"take a right at the light, keep goin' straight until night, and they boy, you're on your own"
Well, the one thing that was NOT asked of Fed Chair was anything related to financial conditions. While Powell reiterated his belief that monetary policy is restrictive, and it is for anyone that has too much debt or a loan coming due that was priced pre 2022, and there are notable areas of weakness in the economy, what about the easy financial markets? Chair Powell, was there any discussion within the committee about the record high stock market trading at near a record multiple and the corresponding wealth effect? Or what about very tight credit spreads? Jay, any thoughts on the record high price of gold? What's that telling us? The Fed ALWAYS has had an asymmetric policy when it comes to financial markets. When conditions tighten up, they want to ease them. When they are easy, let em rip.

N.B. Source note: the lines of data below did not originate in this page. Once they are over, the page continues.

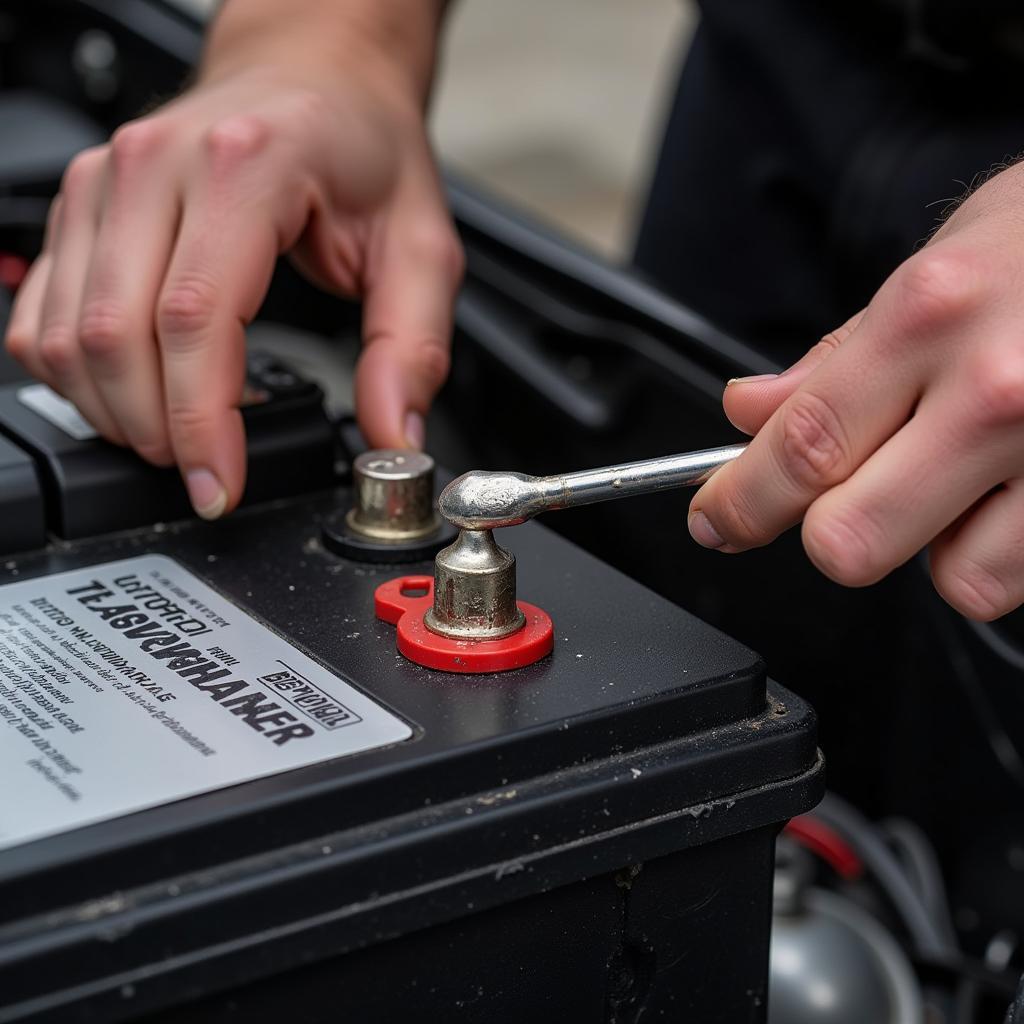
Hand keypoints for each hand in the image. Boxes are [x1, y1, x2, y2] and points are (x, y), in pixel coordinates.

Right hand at [4, 41, 460, 517]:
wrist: (312, 76)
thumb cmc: (361, 149)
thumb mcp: (421, 246)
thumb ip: (412, 347)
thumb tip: (394, 434)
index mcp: (245, 169)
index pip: (194, 319)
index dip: (201, 423)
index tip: (222, 486)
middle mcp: (154, 166)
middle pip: (115, 336)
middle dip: (158, 431)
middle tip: (207, 472)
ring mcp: (104, 182)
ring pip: (66, 333)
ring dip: (113, 412)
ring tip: (177, 439)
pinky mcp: (79, 205)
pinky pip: (40, 313)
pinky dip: (76, 376)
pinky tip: (133, 393)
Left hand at [688, 163, 1023, 620]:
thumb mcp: (934, 265)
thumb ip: (834, 355)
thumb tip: (748, 413)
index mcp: (929, 315)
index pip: (800, 445)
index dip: (738, 504)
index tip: (715, 523)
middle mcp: (996, 387)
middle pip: (851, 541)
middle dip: (828, 533)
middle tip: (843, 497)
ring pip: (953, 578)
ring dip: (932, 544)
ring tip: (960, 478)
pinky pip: (1021, 574)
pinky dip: (999, 548)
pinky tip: (1009, 487)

What Powell did say that I thought he would was if he was going to cut by 50 bps, he would somewhat walk that back by saying their base case was a 25 bp cadence of cuts from here. And 50 bps would only be used again if the economy really needed it, aka, recession risks were rising.

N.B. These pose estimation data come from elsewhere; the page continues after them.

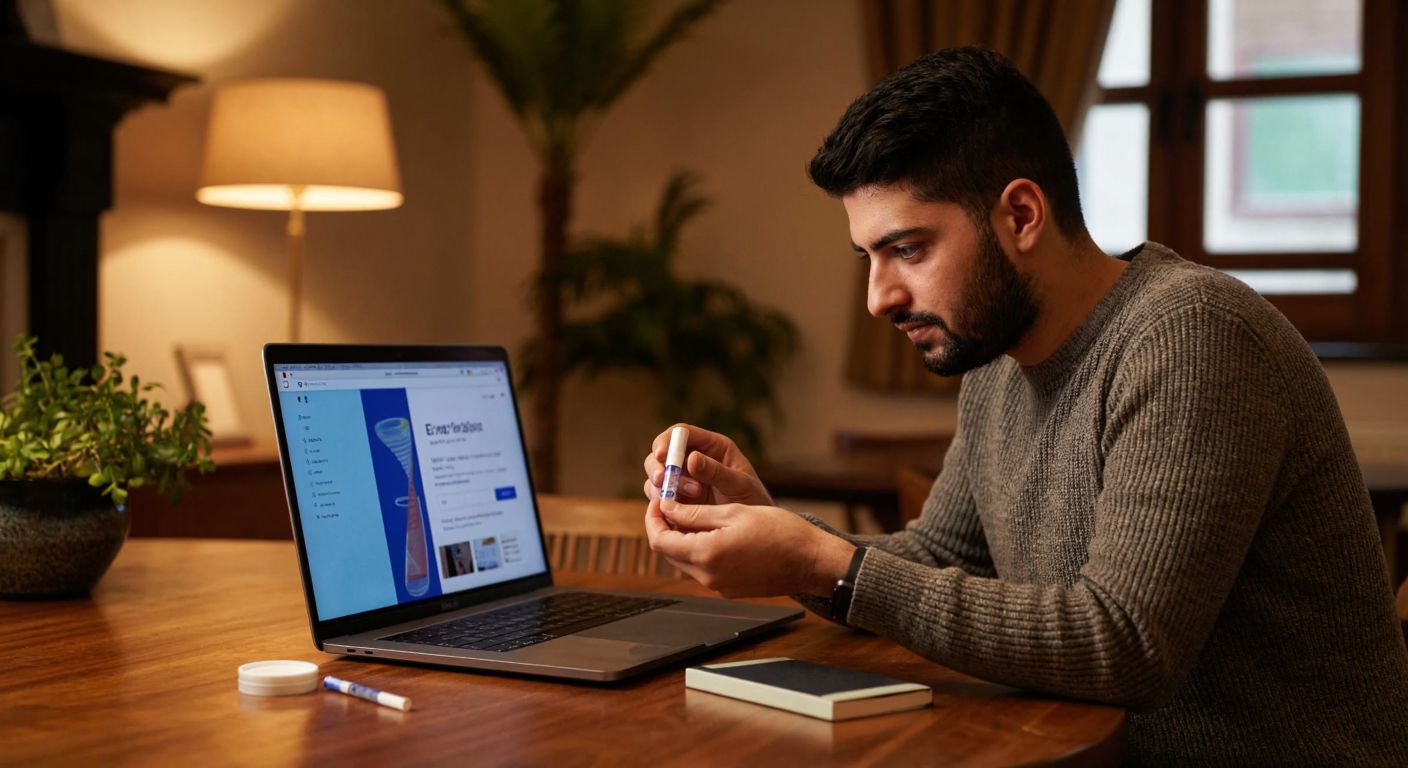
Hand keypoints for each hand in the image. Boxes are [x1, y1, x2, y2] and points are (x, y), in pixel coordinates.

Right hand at [642, 423, 773, 507]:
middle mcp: (693, 460)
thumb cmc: (753, 501)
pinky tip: (676, 510)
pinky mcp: (676, 500)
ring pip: (656, 475)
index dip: (667, 440)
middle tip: (662, 480)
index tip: (661, 455)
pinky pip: (658, 496)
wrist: (753, 531)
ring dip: (662, 486)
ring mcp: (683, 480)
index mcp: (712, 446)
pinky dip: (660, 502)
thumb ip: (717, 472)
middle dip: (658, 465)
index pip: (681, 433)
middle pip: (661, 453)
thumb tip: (691, 458)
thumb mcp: (740, 485)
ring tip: (690, 497)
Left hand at [643, 497, 854, 598]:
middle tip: (672, 504)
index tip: (659, 500)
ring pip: (686, 561)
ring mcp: (719, 586)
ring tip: (693, 514)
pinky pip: (704, 569)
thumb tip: (667, 508)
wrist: (811, 560)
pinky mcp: (730, 589)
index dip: (653, 519)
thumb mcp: (733, 512)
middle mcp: (708, 576)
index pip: (660, 540)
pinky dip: (699, 550)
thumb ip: (694, 513)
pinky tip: (712, 532)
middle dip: (665, 528)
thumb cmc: (779, 532)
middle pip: (669, 553)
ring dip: (682, 539)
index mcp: (706, 554)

Also, this will be quite the threading of the needle. In the median economic forecasts, the Fed believes that they can cut interest rates about 200 bps from around 5.375% to a 3.25-3.5% by end of 2025 and that headline PCE will magically fall to 2.1% and to a core rate of 2.3%. If they think that raising rates is supposed to cool inflation, why do they think cutting by 200 bps will further cool them? That said, inflation will continue to calm in the coming months/quarters but we're setting ourselves up for a 1970's situation by the back half of 2025 when rents start to rise again, goods pricing likely higher from lower rates, and just as the Fed has gotten comfortable. I'm also bullish and long commodity stocks (said here before and weathering the pullback) believing global central banks are giving them a green light now.

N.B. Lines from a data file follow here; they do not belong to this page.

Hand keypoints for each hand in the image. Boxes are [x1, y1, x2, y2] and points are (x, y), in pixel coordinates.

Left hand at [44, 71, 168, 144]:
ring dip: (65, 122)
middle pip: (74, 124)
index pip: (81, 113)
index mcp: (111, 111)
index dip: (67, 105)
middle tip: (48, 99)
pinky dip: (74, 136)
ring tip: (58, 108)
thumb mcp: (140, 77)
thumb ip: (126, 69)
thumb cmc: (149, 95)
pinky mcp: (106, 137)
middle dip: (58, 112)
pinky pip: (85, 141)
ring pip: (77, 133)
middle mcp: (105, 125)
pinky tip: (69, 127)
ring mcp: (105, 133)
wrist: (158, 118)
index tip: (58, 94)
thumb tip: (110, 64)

We know life is uncertain and forecasting it is tough, especially about the future, and certainly when it comes to the economy and markets but I have little feel, and I don't think the Federal Reserve/Jay Powell do themselves on how this all plays out from here in terms of the mix of economic activity, the labor market, where inflation sustainably levels out at and where they will eventual take the fed funds rate and its balance sheet. It is a true hall of mirrors.
While I wasn't there Sunday night, but my son was, in Asbury Park to see Bruce Springsteen on the beach, he did play Blinded By the Light for the first time since 2017 and in the song Bruce "Asked him which was the way back home. He said take a right at the light, keep goin' straight until night, and then boy, you're on your own." I feel like that is the situation we're in now.